MATERIAL FOR THIS TASK.
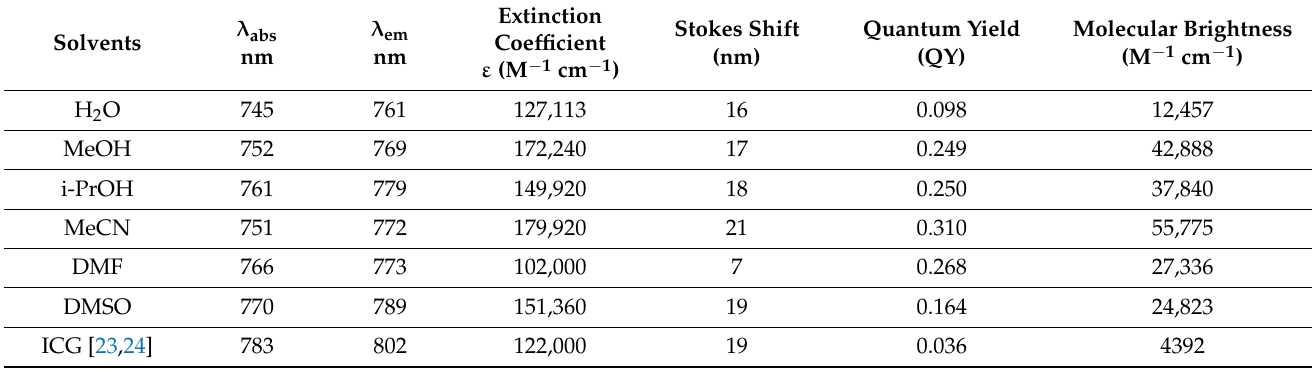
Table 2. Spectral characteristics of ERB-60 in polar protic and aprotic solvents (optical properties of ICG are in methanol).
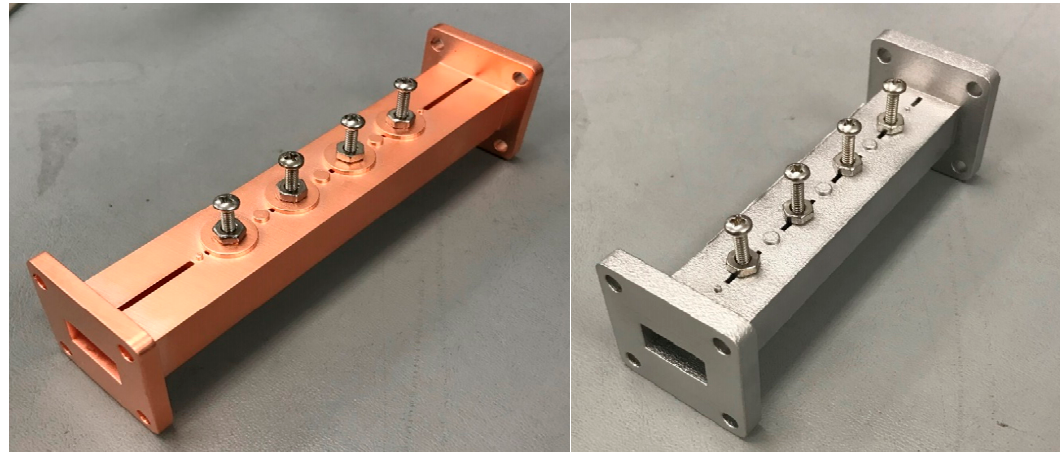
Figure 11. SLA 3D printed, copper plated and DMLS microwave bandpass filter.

...

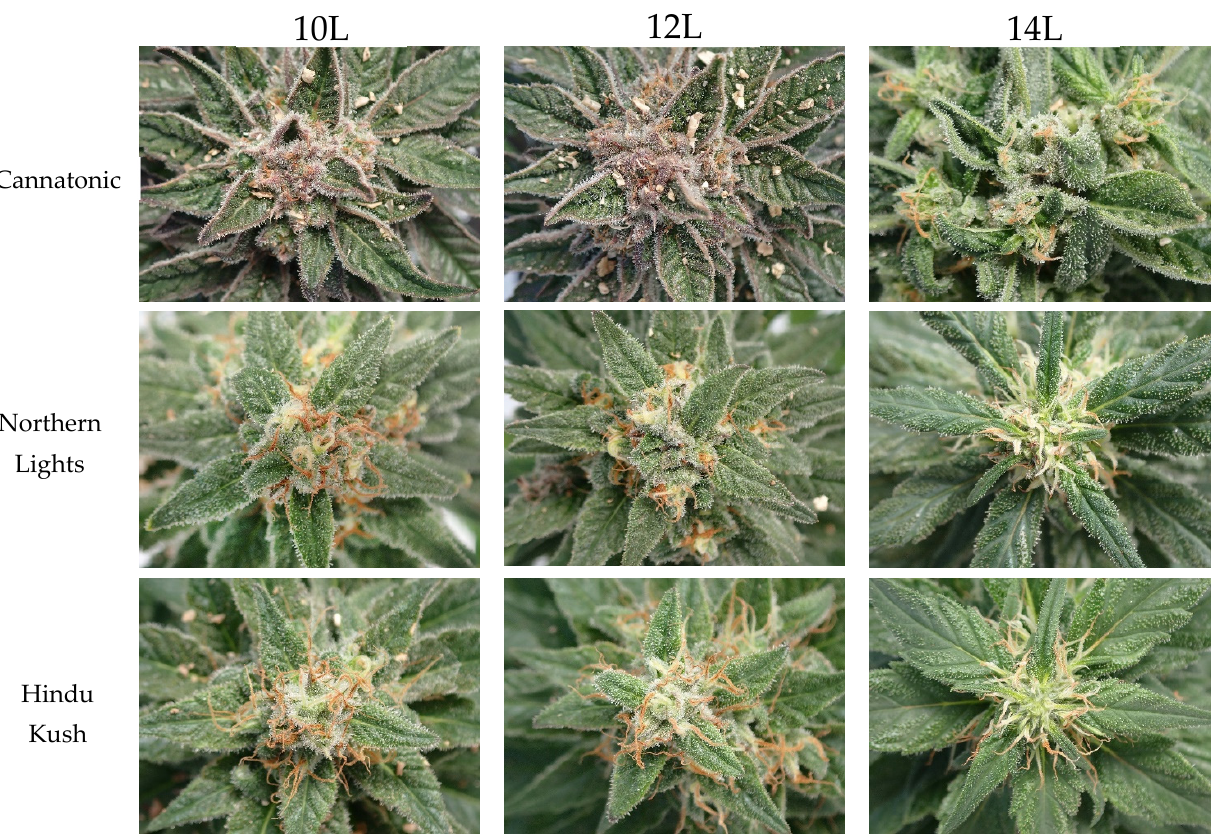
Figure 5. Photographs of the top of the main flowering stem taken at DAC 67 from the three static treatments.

--

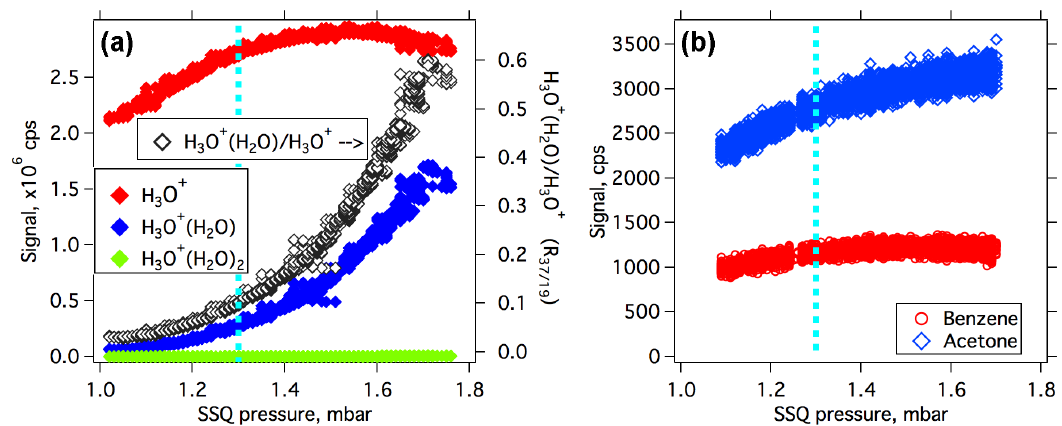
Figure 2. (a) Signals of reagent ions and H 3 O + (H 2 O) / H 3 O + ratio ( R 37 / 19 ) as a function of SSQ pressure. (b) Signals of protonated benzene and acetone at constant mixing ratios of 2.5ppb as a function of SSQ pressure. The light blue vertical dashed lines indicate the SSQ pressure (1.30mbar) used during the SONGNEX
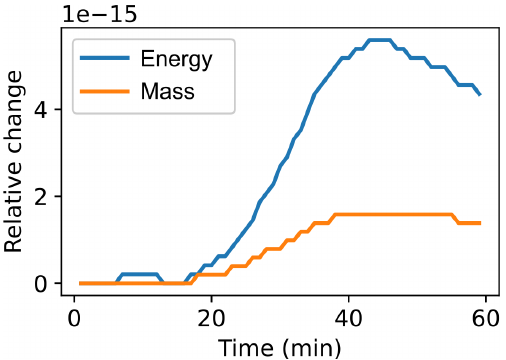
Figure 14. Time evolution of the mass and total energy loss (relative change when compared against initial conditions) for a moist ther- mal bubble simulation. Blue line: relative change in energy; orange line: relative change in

INSTRUCTIONS TO FOLLOW. Return exactly the part of the listing above that opens with the line containing "Figure 2. (a)" and closes with the line containing "Figure 14. Time". Pictures stay out.

RESULT OF THE TASK.
Figure 2. (a) Signals of reagent ions and H 3 O + (H 2 O) / H 3 O + ratio ( R 37 / 19 ) as a function of SSQ pressure. (b) Signals of protonated benzene and acetone at constant mixing ratios of 2.5ppb as a function of SSQ pressure. The light blue vertical dashed lines indicate the SSQ pressure (1.30mbar) used during the SONGNEX
Figure 14. Time evolution of the mass and total energy loss (relative change when compared against initial conditions) for a moist ther- mal bubble simulation. Blue line: relative change in energy; orange line: relative change in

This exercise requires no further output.